J’ajoute ici une remarque qui, fréquemment, revenait sur ses lèvres :

« C’est une erreur des prosateurs de croire que le don du style donne le pouvoir de créer des types : ce sont des moyens tout différents. En général, un homme de talent peut se raconter lui-même, et, s’il est adroit, il donnera des titres et des mobiles divers à diverses parties de son être. Il se partagera en plusieurs morceaux, quelques-uns antithétiques, lesquels batailleront, discuteront, agiront, parfois avec éloquence, mais sans nous donner l’illusion de la vie. Ces écrivains-là, je les appelle des essayistes, et je préfère de beaucoup leurs études de morale ou de littérature à leurs tentatives créatrices qui, le plus souvent, avortent, ou dévient, ou s’arrêtent à moitié chemin

« Quant au romancier, c’est une autre affaire.

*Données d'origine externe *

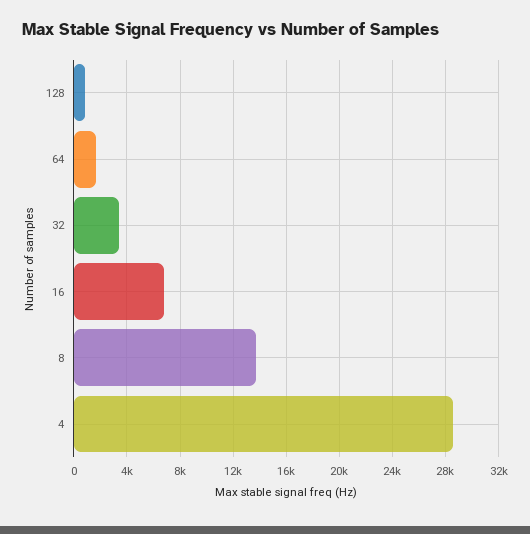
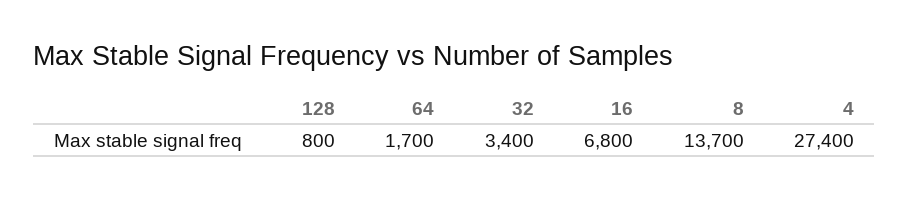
  {
    "128": 800,
    "64": 1700,
    "32": 3400,
    "16": 6800,
    "8": 13700,
-   "4": 28500
+   "4": 27400
  }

L’imagination lui est nécessaire, parce qu’il doit sans cesse reconstruire un animal avec un os, forger un sentiment d’après un regard, un mot, un geste, deviner, sur une altitude, une passion ou un vice, donner à son récit cette harmonie et cette ampleur qui généralisent un événement particulier, et, derrière les personnages, tracent les signes de la fatalité sur le mur.